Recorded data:
--------

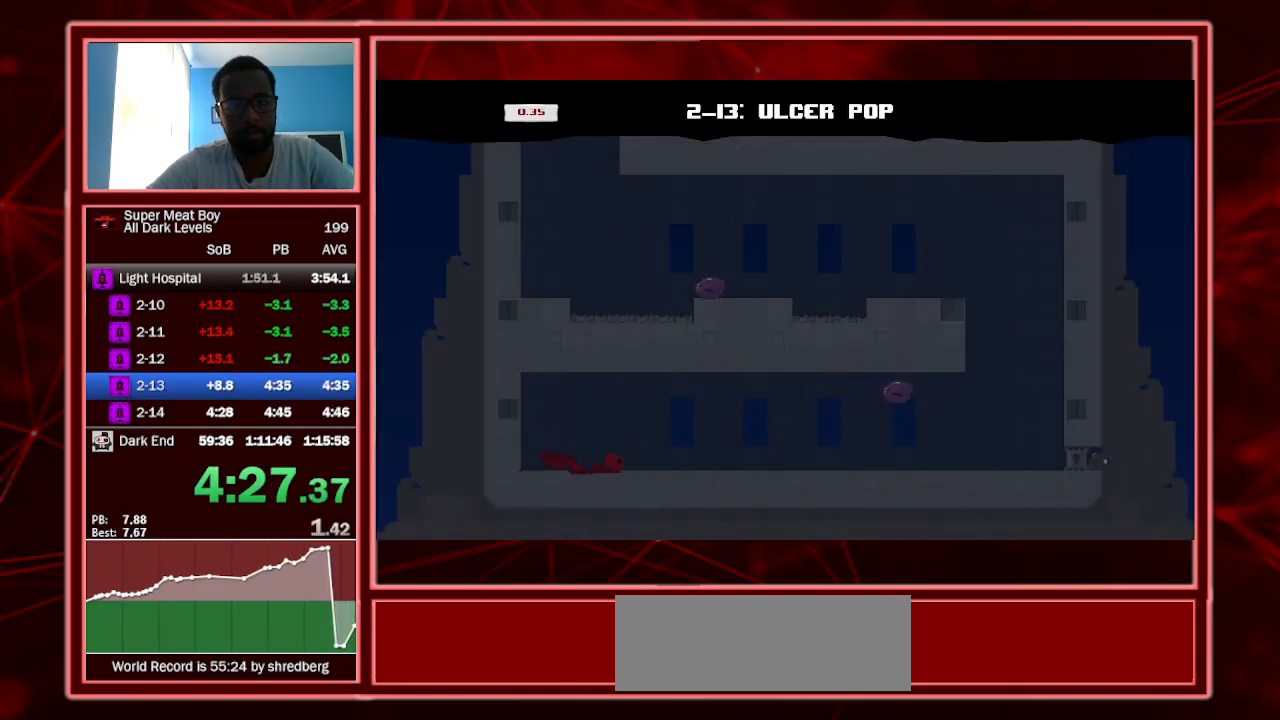
{"keys": ["right", "shift"], "events": []}
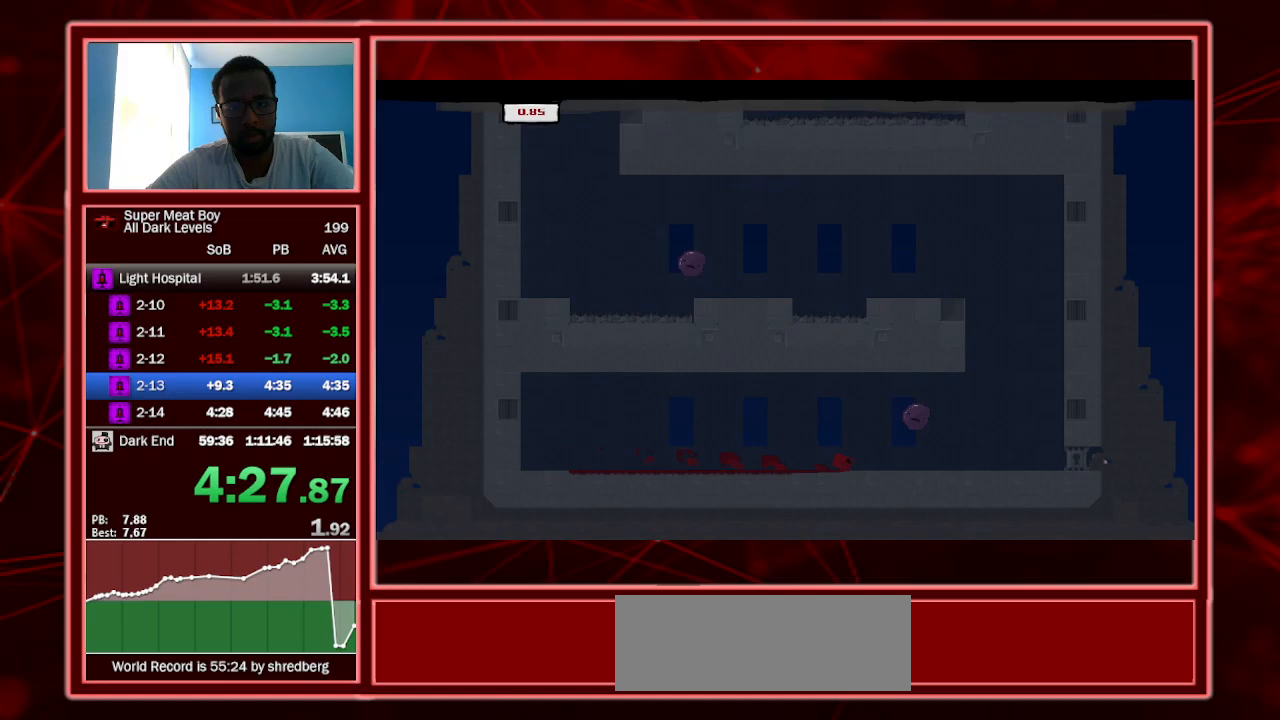
{"keys": ["right", "shift", "space"], "events": [[433, "space", "down"]]}
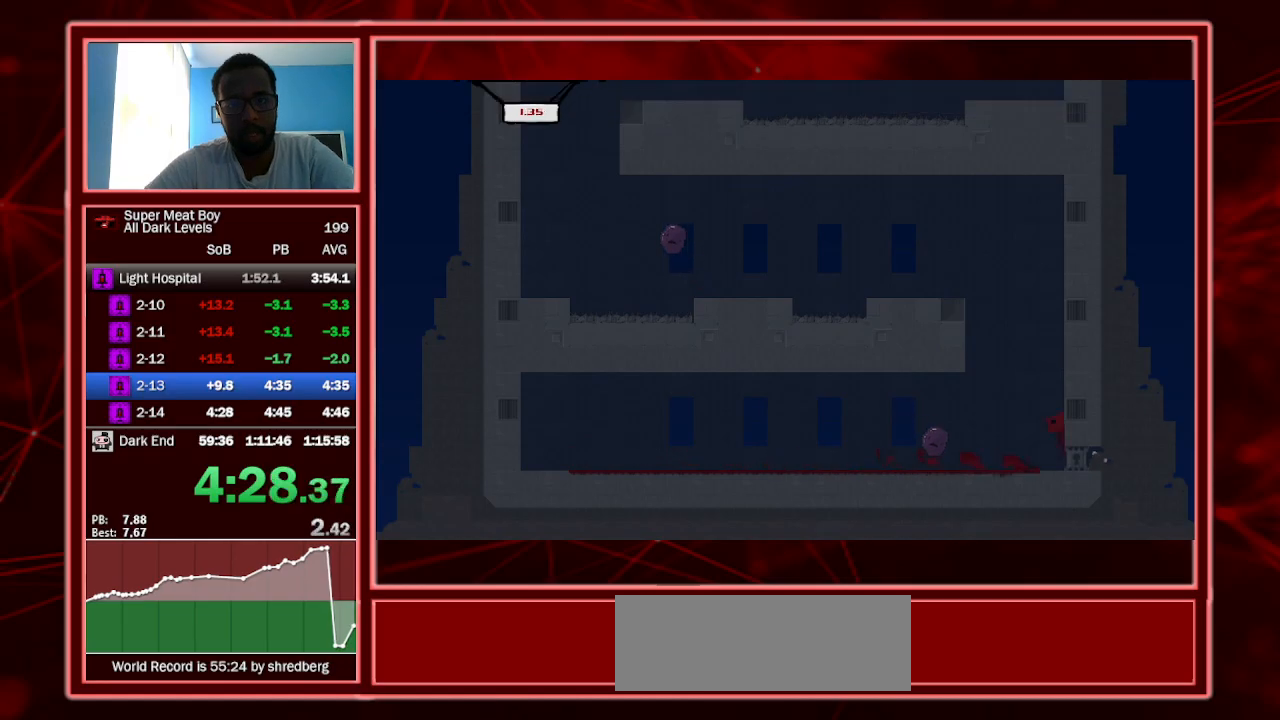
{"keys": ["left", "right", "shift"], "events": [[500, "left", "down"], [500, "space", "up"]]}
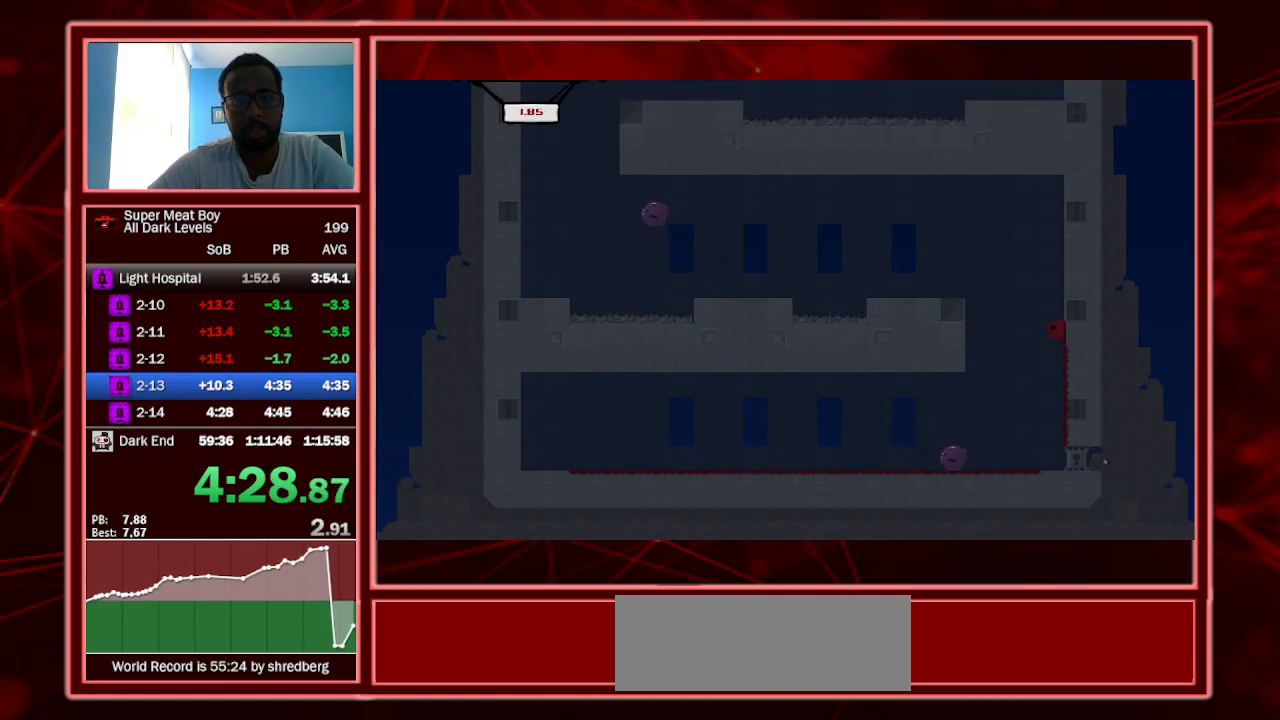
{"keys": ["right", "shift"], "events": [[33, "right", "up"], [33, "space", "down"], [367, "space", "up"], [500, "left", "up"], [500, "right", "down"]]}
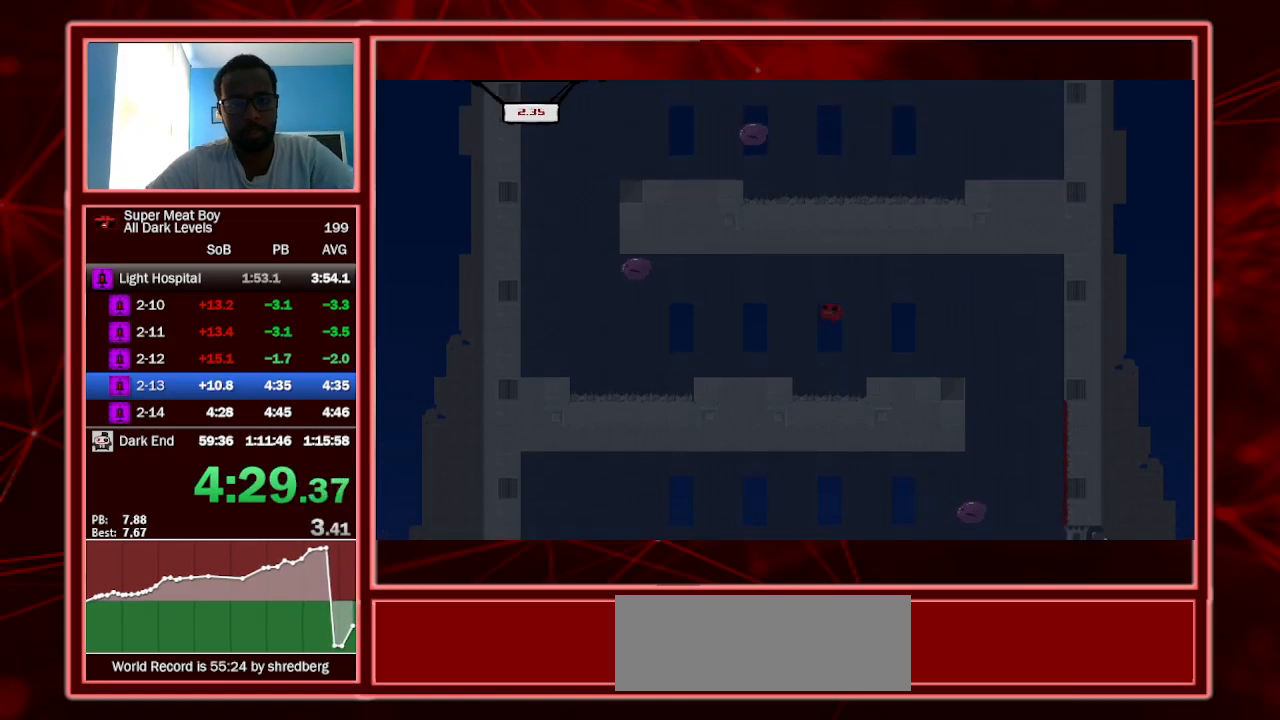
{"keys": ["left", "shift", "space"], "events": [[233, "right", "up"], [367, "left", "down"], [367, "space", "down"]]}
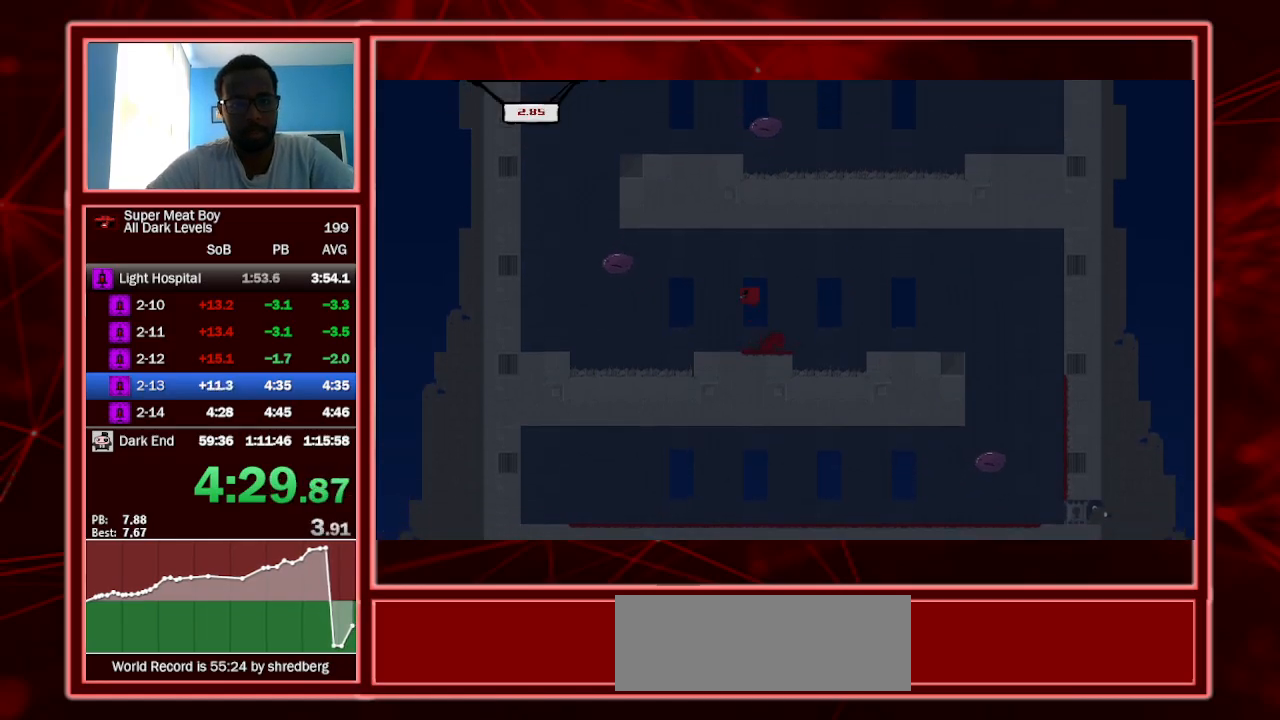
{"keys": ["left", "shift"], "events": [[500, "space", "up"]]}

--------

TASK OBJECTIVE: Across all the records, find the lines containing the word "down" and reproduce each one.

RESPONSE BELOW:
{"keys": ["right", "shift", "space"], "events": [[433, "space", "down"]]}
{"keys": ["left", "right", "shift"], "events": [[500, "left", "down"], [500, "space", "up"]]}
{"keys": ["right", "shift"], "events": [[33, "right", "up"], [33, "space", "down"], [367, "space", "up"], [500, "left", "up"], [500, "right", "down"]]}
{"keys": ["left", "shift", "space"], "events": [[233, "right", "up"], [367, "left", "down"], [367, "space", "down"]]}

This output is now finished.